- Directed by: Grigoris Karantinakis
- Written by: Mimi Denisi Martin Sirman
- Based on: Smyrna my Beloved by Mimi Denisi
- Starring: Mimi Denisi Burak Hakkı Rupert Graves Susan Hampshire
- Cinematography: Simos Sarketzis
- Music by: Andreas Katsigiannis
- Distributed by: Tanweer Productions
- Release date: December 23, 2021;
- Running time: 141 minutes
- Country: Greece
- Language: Greek

= Smyrna, My Beloved =

Film directed by Grigoris Karantinakis

Smyrna, My Beloved (Σμύρνη μου αγαπημένη) is a 2021 Greek historical epic film directed by Grigoris Karantinakis about the burning of Smyrna (today's Izmir, Turkey) by the Turkish army in September 1922. The film stars Mimi Denisi, Burak Hakkı, Rupert Graves and Susan Hampshire.

== Summary ==

The story follows the wealthy Greek Baltatzis family in the multicultural city of Smyrna during the Greco-Turkish War 1919-1922 and after the Turkish army entered the city in 1922, and shows the suffering and exodus of the ethnic Greeks of the city.

== Screenings ==
The film premiered at Megaron-Athens Concert Hall.

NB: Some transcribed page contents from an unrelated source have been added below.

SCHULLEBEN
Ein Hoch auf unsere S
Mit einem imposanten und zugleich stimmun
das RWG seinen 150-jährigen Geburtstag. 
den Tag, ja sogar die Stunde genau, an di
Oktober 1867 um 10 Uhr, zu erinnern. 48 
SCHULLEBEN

The film screened at Redstone Theatre through Museum of the Moving Image in May 2022.

== Reception ==

=== Reviews ===
A review in The National Herald said, "The film is also a lesson about showing compassion to others in their times of need."

Athens Insider referred to the film as "a poignant tale of loss and belonging".

The film was reviewed by Tom McSorley of the CBC.

At least one Turkish publication, Hürriyet, criticized the film, calling it "propaganda".

=== Awards ===
Smyrna, My Beloved won The Audience Award for Feature Film at the Los Angeles Greek Film Festival.